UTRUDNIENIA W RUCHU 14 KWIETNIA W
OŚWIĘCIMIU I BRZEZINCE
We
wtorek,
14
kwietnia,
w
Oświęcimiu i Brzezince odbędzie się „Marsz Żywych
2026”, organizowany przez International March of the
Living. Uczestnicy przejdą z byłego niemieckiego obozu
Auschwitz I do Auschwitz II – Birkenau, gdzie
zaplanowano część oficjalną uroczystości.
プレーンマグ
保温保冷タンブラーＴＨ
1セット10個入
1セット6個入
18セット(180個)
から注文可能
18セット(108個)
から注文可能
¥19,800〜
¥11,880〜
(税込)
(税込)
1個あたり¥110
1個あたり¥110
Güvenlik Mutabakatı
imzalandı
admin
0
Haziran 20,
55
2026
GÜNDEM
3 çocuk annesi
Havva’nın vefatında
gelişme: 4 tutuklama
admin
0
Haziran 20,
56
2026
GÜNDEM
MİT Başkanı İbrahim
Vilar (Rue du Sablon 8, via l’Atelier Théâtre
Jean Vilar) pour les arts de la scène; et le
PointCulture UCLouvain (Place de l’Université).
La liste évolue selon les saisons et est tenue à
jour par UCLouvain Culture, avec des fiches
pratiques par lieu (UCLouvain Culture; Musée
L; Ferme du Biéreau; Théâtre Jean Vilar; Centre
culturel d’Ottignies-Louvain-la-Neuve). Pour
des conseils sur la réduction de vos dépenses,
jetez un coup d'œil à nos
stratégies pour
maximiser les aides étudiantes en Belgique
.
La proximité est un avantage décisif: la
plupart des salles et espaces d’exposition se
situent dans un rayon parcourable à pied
==
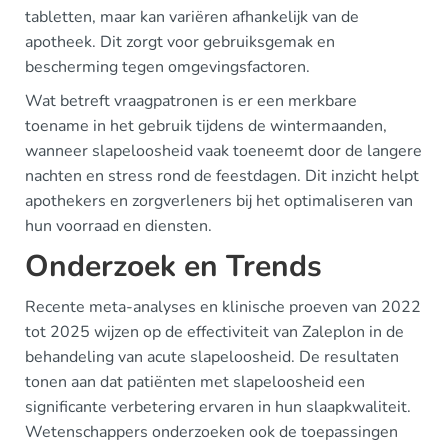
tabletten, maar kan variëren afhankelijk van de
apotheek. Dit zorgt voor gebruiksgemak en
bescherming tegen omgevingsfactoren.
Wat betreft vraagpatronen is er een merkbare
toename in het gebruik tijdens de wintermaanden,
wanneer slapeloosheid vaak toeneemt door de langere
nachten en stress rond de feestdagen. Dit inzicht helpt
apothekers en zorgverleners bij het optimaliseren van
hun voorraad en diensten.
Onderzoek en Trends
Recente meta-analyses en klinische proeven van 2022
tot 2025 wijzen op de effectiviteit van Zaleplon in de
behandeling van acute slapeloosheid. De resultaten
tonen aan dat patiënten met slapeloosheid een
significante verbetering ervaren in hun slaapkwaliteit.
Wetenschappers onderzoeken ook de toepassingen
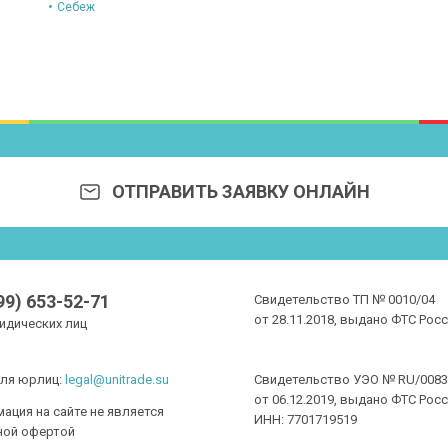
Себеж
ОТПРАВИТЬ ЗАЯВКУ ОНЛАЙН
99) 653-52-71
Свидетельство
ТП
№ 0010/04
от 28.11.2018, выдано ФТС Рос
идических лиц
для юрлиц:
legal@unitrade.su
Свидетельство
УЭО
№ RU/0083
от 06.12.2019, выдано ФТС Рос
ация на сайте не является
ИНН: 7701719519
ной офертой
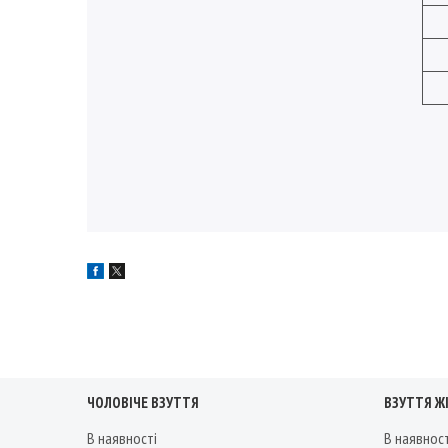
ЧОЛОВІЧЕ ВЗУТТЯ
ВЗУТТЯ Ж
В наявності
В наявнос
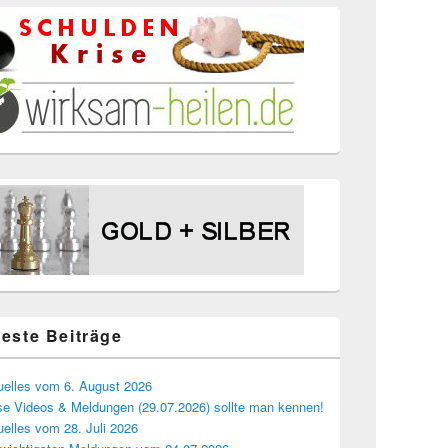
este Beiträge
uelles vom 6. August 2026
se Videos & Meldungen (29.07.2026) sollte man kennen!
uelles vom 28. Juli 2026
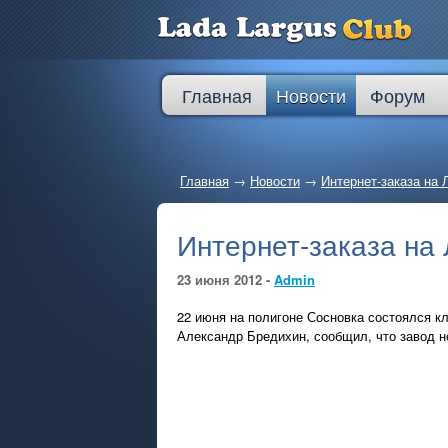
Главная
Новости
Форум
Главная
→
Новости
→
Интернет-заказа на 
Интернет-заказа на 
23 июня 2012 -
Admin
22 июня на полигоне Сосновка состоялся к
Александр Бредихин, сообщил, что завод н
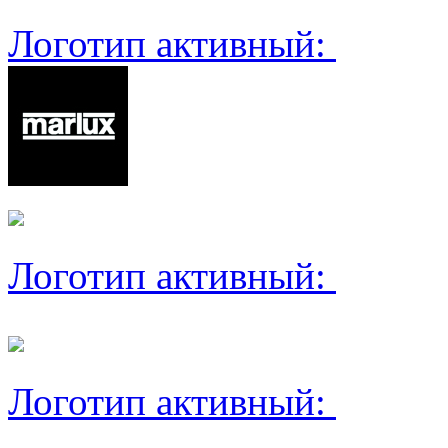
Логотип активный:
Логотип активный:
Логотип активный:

-- Your goal --
Please return everything in the entries above from the line containing "UTRUDNIENIA W RUCHU 14 KWIETNIA W" down to the line containing "situent dans un rayon parcourable à pied", keeping both of those lines.

-- Completed exercise --
UTRUDNIENIA W RUCHU 14 KWIETNIA W
OŚWIĘCIMIU I BRZEZINCE
We
wtorek,
14
kwietnia,
w
Oświęcimiu i Brzezince odbędzie się „Marsz Żywych
2026”, organizowany przez International March of the
Living. Uczestnicy przejdą z byłego niemieckiego obozu
Auschwitz I do Auschwitz II – Birkenau, gdzie
zaplanowano część oficjalną uroczystości.
プレーンマグ
保温保冷タンブラーＴＨ
1セット10個入
1セット6個入
18セット(180個)
から注文可能
18セット(108個)
から注文可能
¥19,800〜
¥11,880〜
(税込)
(税込)
1個あたり¥110
1個あたり¥110
Güvenlik Mutabakatı
imzalandı
admin
0
Haziran 20,
55
2026
GÜNDEM
3 çocuk annesi
Havva’nın vefatında
gelişme: 4 tutuklama
admin
0
Haziran 20,
56
2026
GÜNDEM
MİT Başkanı İbrahim
Vilar (Rue du Sablon 8, via l’Atelier Théâtre
Jean Vilar) pour les arts de la scène; et le
PointCulture UCLouvain (Place de l’Université).
La liste évolue selon les saisons et est tenue à
jour par UCLouvain Culture, avec des fiches
pratiques par lieu (UCLouvain Culture; Musée
L; Ferme du Biéreau; Théâtre Jean Vilar; Centre
culturel d’Ottignies-Louvain-la-Neuve). Pour
des conseils sur la réduction de vos dépenses,
jetez un coup d'œil à nos
stratégies pour
maximiser les aides étudiantes en Belgique
.
La proximité est un avantage décisif: la
plupart des salles et espaces d’exposition se
situent dans un rayon parcourable à pied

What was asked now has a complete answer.